*TASK REQUIREMENTS*: Make an exact copy of all the records that follow, apart from the pictures.

(Records excerpted from a collection)
··········
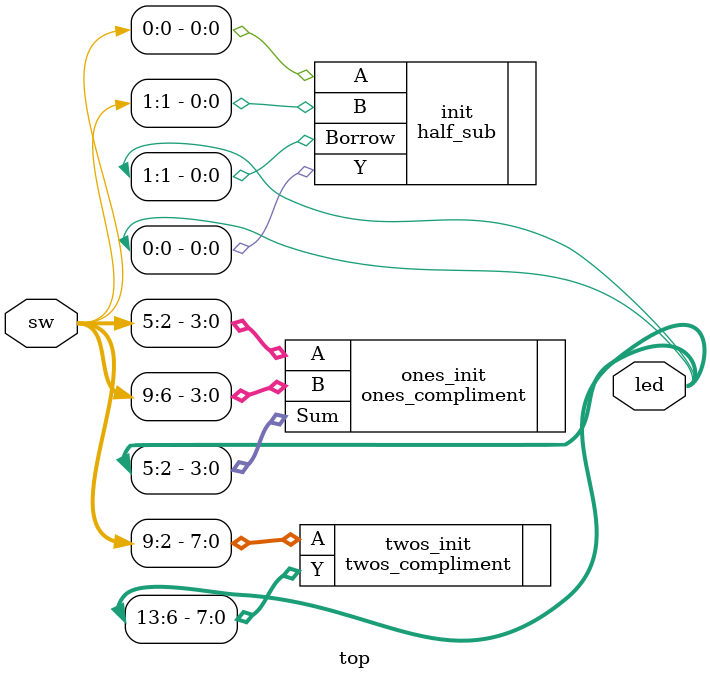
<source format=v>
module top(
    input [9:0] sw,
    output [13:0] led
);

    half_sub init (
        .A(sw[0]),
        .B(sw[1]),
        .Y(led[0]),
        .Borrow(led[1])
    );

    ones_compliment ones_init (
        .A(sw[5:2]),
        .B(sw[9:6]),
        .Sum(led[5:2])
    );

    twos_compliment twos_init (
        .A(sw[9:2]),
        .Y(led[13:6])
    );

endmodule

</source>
··········
*ANSWER TO THE EXERCISE*:
<source format=v>
module top(
    input [9:0] sw,
    output [13:0] led
);

    half_sub init (
        .A(sw[0]),
        .B(sw[1]),
        .Y(led[0]),
        .Borrow(led[1])
    );

    ones_compliment ones_init (
        .A(sw[5:2]),
        .B(sw[9:6]),
        .Sum(led[5:2])
    );

    twos_compliment twos_init (
        .A(sw[9:2]),
        .Y(led[13:6])
    );

endmodule

</source>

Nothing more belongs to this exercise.